The rights of all Indonesians are at greater risk following a Constitutional Court ruling this week that the central government could no longer repeal local Sharia (Islamic law) ordinances adopted in the country.

In recent years, the government had begun analyzing local regulations for compliance with Indonesia’s secular constitution, and pledged to repeal those that didn’t. “I want to underline that Indonesia is not a religiously-based country,” the home affairs minister said in 2015. But the government was tepid in its approach, steering clear of controversy by leaving Sharia ordinances intact.

A sharia police officer escorts women caught wearing tight pants during a street raid in Arongan Lambalek district in Indonesia's Aceh province on May 26, 2010.

© 2010 Reuters

What a missed opportunity.

The Constitutional Court on Wednesday deprived the Home Ministry of the power to abolish problematic local regulations – depriving the government of a check on those ordinances that threaten universal rights to freedom of expression and association. It also exposes the failure of the administration of President Joko “Jokowi” Widodo to turn its rhetoric about scrapping laws that flagrantly violate the rights of women and lesbian, gay, bisexual, and transgender (LGBT) people into reality.

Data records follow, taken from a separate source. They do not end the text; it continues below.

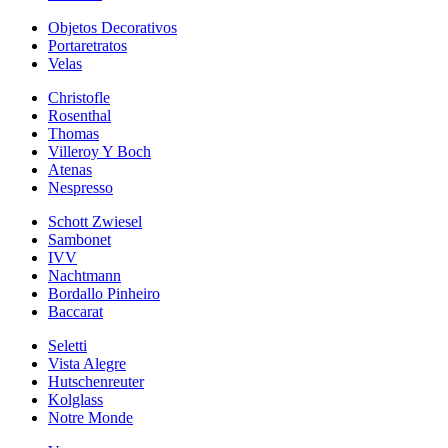
Objetos Decorativos
Portaretratos
Velas
Christofle
Rosenthal
Thomas
Villeroy Y Boch
Atenas
Nespresso
Schott Zwiesel
Sambonet
IVV
Nachtmann
Bordallo Pinheiro
Baccarat
Seletti
Vista Alegre
Hutschenreuter
Kolglass
Notre Monde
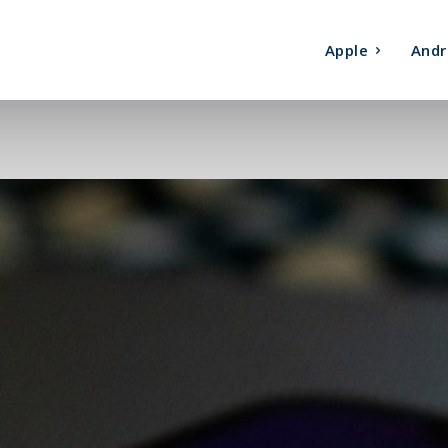
Apple
Andr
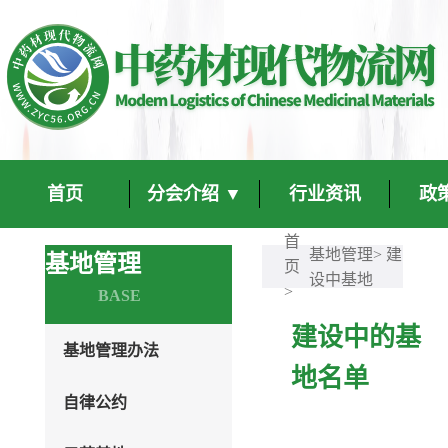
首页
分会介绍 ▼
行业资讯
政
首
基地管理>
建
基地管理
页
设中基地
>
BASE
建设中的基
基地管理办法
地名单
自律公约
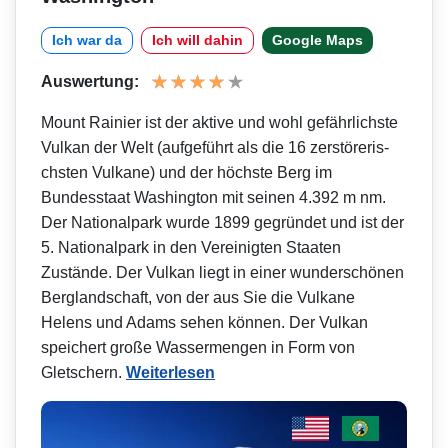
Ich war da
Ich will dahin
Google Maps
Auswertung:
Mount Rainier ist der aktive und wohl gefährlichste
Vulkan der Welt (aufgeführt als die 16 zerstöreris­
chsten Vulkane) und der höchste Berg im
Bundesstaat Washington mit seinen 4.392 m nm.
Der Nationalpark wurde 1899 gegründet und ist der
5. Nationalpark in den Vereinigten Staaten
Zustände. Der Vulkan liegt in einer wunderschönen
Berglandschaft, von der aus Sie die Vulkane
Helens und Adams sehen können. Der Vulkan
speichert große Wassermengen in Form von
Gletschern.
Weiterlesen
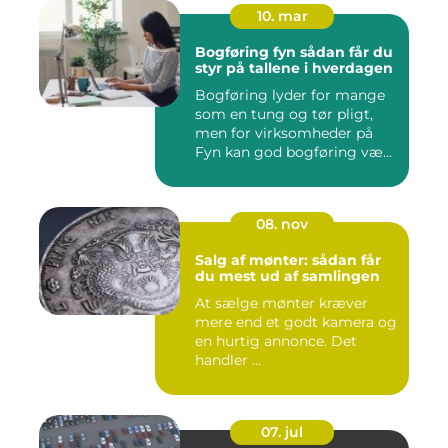
10. mar
Bogføring fyn sådan får du
styr på tallene i hverdagen
Bogføring lyder for mange
som en tung og tør pligt,
men for virksomheder på
Fyn kan god bogføring væ...
08. nov
Salg af mønter: sådan får
du mest ud af samlingen
At sælge mønter kræver
mere end et godt kamera og
en hurtig annonce. Det
handler ...
07. jul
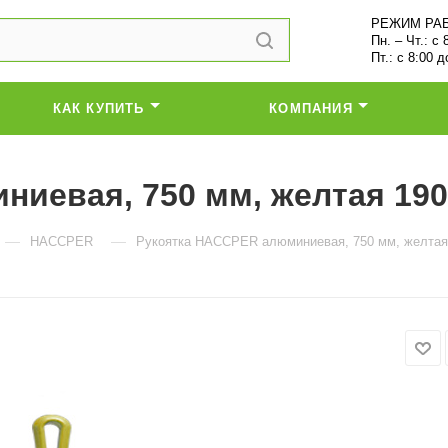
РЕЖИМ РА
Пн. – Чт.: с 
Пт.: с 8:00 д
КАК КУПИТЬ
КОМПАНИЯ
иевая, 750 мм, желтая 190
—
—
HACCPER
Рукоятка HACCPER алюминиевая, 750 мм, желтая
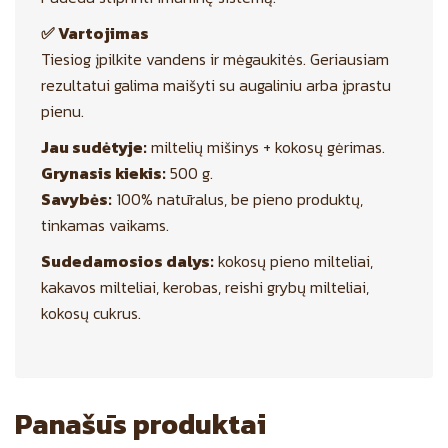
✅ Vartojimas
Tiesiog įpilkite vandens ir mėgaukitės. Geriausiam
rezultatui galima maišyti su augaliniu arba įprastu
pienu.
Jau sudėtyje:
miltelių mišinys + kokosų gėrimas.
Grynasis kiekis:
500 g.
Savybės:
100% natūralus, be pieno produktų,
tinkamas vaikams.
Sudedamosios dalys:
kokosų pieno milteliai,
kakavos milteliai, kerobas, reishi grybų milteliai,
kokosų cukrus.
Panašūs produktai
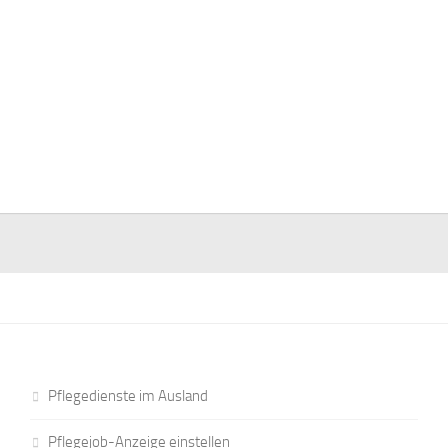
Pflegedienste im Ausland
Pflegejob-Anzeige einstellen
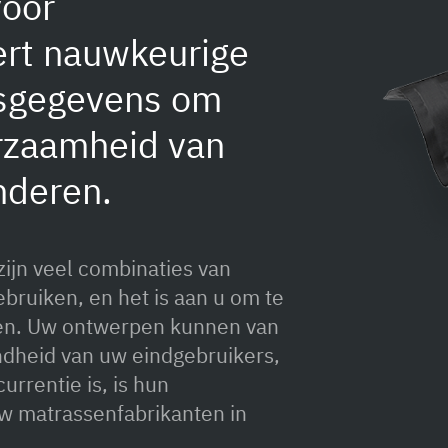
oor
ert nauwkeurige
itsgegevens om
rzaamheid van
nderen.
ijn veel combinaties van
ebruiken, en het is aan u om te
ken. Uw ontwerpen kunnen van
ndheid van uw eindgebruikers,
urrentie is, is hun
w matrassenfabrikanten in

While Home Minister Tjahjo Kumolo claimed to have annulled more than 3,000 problematic local ordinances in 2015 and 2016, he later conceded that those eliminated only impacted investment and did not include abusive Sharia regulations. Those canceled were “problematic regional regulations” for violating the country’s credo of “unity in diversity,” not regulations that violated fundamental rights.

Now, after years of central government foot-dragging, the Constitutional Court has ruled that the central government cannot revoke any of those local ordinances. 

President Jokowi has said that he respects the court’s judgment, adding that he’ll find other ways to improve investment. But he will also need to explain how he’ll protect threatened minorities from abusive Sharia ordinances. Lawsuits challenging the regulations can still be appealed to the Supreme Court, Indonesia’s highest court. Currently two men in Aceh are awaiting a public flogging sentence for homosexuality under local Sharia-inspired laws. The court ruling does not let Jokowi off the hook for failing to uphold Indonesia’s international legal obligations.

Jokowi will need, for the first time, to demonstrate real leadership against a rising tide of intolerance in Indonesia, the world’s most populous Muslim country. Minorities in Indonesia under threat of abusive Sharia statutes need a decisive signal from the president that he will ensure that “unity in diversity” extends to all Indonesians.